EXERCISE DESCRIPTION:
Produce word for word the lines of the data below running from the one that has "right elbow: (136, 226)" to the one that has "left hip: (295, 313)", inclusive, and no others.

*** DATA FOR ANALYSIS Section Begins ***

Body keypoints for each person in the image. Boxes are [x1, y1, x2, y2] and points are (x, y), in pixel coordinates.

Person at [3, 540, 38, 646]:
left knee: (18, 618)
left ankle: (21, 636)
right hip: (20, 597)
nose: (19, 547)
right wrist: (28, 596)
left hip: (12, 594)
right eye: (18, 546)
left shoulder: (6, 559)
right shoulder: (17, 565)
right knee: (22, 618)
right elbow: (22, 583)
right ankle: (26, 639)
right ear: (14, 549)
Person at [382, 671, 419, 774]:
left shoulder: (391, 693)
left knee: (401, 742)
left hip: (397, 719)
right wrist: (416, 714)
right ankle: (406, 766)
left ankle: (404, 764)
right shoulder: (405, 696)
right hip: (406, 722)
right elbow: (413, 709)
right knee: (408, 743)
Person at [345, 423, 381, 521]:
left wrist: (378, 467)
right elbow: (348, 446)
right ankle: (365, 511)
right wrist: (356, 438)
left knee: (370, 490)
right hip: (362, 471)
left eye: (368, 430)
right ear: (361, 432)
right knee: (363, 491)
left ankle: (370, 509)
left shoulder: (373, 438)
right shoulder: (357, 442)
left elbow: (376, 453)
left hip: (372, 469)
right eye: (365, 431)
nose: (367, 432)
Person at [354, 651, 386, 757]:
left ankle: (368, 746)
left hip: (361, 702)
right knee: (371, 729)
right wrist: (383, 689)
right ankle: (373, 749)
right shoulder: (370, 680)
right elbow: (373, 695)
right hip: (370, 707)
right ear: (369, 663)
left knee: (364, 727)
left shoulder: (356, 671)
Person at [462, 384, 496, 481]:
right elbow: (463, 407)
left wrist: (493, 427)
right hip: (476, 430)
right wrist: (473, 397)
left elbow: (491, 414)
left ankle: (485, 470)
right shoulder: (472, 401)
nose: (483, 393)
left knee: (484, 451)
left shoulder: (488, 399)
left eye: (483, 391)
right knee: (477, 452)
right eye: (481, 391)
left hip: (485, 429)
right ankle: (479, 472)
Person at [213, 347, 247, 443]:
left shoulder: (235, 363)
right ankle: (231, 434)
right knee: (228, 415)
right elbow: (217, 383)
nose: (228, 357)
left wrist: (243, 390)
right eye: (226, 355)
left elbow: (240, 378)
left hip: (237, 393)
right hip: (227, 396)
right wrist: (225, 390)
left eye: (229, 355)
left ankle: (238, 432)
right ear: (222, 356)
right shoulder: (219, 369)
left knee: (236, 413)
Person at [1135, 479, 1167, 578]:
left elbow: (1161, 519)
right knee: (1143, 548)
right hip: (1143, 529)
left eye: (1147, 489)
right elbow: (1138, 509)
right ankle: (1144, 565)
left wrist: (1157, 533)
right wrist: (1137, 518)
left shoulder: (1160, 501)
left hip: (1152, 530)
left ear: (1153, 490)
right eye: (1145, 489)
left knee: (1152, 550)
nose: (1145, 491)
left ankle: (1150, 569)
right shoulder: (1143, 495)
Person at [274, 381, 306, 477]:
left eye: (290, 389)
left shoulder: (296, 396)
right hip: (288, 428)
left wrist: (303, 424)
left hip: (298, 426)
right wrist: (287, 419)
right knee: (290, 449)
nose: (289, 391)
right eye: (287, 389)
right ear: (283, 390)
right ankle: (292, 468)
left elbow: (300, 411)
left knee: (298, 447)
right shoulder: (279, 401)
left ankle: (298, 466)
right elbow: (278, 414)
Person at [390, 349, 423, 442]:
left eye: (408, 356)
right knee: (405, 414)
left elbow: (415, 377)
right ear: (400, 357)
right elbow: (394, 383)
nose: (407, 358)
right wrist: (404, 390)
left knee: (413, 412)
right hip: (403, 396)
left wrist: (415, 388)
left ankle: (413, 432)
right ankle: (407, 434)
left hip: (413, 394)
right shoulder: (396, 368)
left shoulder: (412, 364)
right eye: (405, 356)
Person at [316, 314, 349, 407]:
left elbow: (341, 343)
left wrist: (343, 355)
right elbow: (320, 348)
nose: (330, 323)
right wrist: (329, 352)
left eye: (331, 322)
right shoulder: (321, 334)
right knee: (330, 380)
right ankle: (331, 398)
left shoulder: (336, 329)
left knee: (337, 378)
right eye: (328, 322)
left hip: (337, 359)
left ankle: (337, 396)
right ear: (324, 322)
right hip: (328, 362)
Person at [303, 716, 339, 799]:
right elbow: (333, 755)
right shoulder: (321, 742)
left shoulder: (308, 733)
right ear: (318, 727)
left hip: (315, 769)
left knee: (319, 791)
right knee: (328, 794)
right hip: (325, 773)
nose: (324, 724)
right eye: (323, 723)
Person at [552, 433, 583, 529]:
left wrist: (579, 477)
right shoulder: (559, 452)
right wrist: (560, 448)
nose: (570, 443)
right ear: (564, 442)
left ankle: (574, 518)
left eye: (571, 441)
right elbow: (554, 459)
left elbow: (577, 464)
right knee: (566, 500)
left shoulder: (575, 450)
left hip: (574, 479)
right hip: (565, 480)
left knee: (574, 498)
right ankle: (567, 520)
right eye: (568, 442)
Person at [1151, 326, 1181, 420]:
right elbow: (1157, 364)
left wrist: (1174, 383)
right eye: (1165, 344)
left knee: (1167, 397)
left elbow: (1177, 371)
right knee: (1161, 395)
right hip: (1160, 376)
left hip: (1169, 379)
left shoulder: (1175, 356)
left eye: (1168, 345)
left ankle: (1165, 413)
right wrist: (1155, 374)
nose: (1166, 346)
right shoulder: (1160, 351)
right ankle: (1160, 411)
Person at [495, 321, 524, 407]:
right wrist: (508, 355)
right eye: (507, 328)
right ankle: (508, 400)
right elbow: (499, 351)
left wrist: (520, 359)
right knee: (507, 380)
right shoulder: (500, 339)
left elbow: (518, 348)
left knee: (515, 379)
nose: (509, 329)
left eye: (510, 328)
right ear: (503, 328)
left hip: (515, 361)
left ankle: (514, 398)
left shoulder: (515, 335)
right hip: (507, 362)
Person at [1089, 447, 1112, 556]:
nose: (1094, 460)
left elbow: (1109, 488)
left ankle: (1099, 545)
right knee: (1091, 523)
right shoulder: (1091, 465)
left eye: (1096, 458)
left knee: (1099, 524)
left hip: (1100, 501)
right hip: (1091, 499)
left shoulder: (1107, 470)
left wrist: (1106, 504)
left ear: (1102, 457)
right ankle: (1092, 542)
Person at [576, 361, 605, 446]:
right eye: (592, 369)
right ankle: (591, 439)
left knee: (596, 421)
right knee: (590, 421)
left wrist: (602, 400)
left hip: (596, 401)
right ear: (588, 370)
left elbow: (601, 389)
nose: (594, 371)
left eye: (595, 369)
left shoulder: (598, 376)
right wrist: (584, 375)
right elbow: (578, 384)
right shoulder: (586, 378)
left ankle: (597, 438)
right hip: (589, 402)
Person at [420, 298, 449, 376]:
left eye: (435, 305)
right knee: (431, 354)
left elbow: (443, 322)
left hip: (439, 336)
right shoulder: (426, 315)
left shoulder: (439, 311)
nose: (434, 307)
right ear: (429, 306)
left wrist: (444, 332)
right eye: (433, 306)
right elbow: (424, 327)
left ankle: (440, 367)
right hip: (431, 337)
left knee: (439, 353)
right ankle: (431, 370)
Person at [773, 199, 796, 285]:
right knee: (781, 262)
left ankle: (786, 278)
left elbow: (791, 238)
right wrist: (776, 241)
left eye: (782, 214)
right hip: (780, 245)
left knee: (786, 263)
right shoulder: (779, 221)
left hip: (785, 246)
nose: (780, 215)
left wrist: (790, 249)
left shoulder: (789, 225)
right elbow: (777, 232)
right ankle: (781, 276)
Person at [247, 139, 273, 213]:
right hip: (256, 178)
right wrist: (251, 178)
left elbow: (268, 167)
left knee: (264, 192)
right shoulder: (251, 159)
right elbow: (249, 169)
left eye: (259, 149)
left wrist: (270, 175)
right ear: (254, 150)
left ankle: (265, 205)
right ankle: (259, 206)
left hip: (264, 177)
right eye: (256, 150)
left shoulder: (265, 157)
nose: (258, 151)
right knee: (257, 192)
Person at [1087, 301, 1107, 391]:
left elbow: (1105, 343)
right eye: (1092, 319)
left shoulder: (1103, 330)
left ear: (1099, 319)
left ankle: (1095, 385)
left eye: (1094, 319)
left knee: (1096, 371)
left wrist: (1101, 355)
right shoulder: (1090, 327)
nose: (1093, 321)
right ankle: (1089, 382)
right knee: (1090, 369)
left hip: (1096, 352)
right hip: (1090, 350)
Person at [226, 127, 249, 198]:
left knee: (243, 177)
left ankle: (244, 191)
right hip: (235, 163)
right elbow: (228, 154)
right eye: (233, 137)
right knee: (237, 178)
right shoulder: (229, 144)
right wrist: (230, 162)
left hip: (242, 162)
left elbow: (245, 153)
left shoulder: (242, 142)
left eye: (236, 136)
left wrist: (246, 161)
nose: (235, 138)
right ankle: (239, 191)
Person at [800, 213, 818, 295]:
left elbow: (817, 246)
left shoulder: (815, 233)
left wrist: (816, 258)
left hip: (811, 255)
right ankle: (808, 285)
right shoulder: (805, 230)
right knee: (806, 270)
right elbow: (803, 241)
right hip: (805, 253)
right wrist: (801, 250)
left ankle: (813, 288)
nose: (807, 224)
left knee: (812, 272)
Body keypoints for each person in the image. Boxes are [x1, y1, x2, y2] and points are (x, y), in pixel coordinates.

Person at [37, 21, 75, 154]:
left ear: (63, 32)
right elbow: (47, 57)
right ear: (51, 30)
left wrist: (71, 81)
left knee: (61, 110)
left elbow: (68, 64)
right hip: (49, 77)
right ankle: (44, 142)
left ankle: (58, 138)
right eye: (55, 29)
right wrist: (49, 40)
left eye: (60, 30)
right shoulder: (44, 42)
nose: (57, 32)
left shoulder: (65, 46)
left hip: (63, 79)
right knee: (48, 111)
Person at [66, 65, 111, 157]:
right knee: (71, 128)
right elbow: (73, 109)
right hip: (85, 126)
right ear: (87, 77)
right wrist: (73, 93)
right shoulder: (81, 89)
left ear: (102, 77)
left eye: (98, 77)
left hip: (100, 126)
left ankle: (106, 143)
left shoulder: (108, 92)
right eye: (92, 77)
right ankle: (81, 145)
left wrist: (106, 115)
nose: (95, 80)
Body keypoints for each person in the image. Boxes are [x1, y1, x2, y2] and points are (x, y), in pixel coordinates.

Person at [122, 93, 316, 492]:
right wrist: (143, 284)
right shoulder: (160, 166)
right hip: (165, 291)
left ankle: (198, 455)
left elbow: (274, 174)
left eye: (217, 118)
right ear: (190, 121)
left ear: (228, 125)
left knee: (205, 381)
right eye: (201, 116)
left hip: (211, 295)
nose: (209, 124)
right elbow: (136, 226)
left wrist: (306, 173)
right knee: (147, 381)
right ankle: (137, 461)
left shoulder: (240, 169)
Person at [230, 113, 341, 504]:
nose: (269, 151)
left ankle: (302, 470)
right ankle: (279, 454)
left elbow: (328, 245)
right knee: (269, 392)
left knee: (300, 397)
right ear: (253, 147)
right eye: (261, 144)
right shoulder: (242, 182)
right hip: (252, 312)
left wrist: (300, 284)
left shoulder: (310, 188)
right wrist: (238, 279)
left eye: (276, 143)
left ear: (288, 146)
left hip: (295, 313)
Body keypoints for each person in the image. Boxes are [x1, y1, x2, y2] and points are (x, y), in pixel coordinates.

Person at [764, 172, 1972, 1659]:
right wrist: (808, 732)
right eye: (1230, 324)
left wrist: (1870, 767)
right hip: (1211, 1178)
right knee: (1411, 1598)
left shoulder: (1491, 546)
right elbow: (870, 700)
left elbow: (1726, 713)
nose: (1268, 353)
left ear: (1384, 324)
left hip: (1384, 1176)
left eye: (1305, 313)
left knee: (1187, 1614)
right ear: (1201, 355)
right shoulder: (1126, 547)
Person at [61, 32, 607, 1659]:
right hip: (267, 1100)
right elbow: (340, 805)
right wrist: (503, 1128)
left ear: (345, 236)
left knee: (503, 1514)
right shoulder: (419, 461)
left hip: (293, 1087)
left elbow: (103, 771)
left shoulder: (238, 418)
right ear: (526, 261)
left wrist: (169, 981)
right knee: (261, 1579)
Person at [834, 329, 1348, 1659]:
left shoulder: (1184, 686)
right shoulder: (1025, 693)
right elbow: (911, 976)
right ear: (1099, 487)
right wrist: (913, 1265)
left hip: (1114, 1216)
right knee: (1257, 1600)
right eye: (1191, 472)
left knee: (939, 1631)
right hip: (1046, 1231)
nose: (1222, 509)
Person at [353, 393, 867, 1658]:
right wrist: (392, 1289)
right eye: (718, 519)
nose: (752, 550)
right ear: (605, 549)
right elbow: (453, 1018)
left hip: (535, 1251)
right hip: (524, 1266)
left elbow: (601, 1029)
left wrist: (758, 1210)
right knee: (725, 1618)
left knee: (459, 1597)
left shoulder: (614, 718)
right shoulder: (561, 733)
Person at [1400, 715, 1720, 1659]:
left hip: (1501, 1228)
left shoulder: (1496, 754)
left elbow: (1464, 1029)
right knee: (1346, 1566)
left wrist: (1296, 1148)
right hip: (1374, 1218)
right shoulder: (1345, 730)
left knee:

*** DATA FOR ANALYSIS Section Ends ***

COMPLETED TASK:
right elbow: (136, 226)
left wrist: (306, 173)
right knee: (147, 381)
right ankle: (137, 461)
left shoulder: (240, 169)
Person at [230, 113, 341, 504]:
nose: (269, 151)
left ankle: (302, 470)
right ankle: (279, 454)
left elbow: (328, 245)
right knee: (269, 392)
left knee: (300, 397)
right ear: (253, 147)
right eye: (261, 144)
right shoulder: (242, 182)
right hip: (252, 312)
left wrist: (300, 284)
left shoulder: (310, 188)
right wrist: (238, 279)
left eye: (276, 143)
left ear: (288, 146)
left hip: (295, 313)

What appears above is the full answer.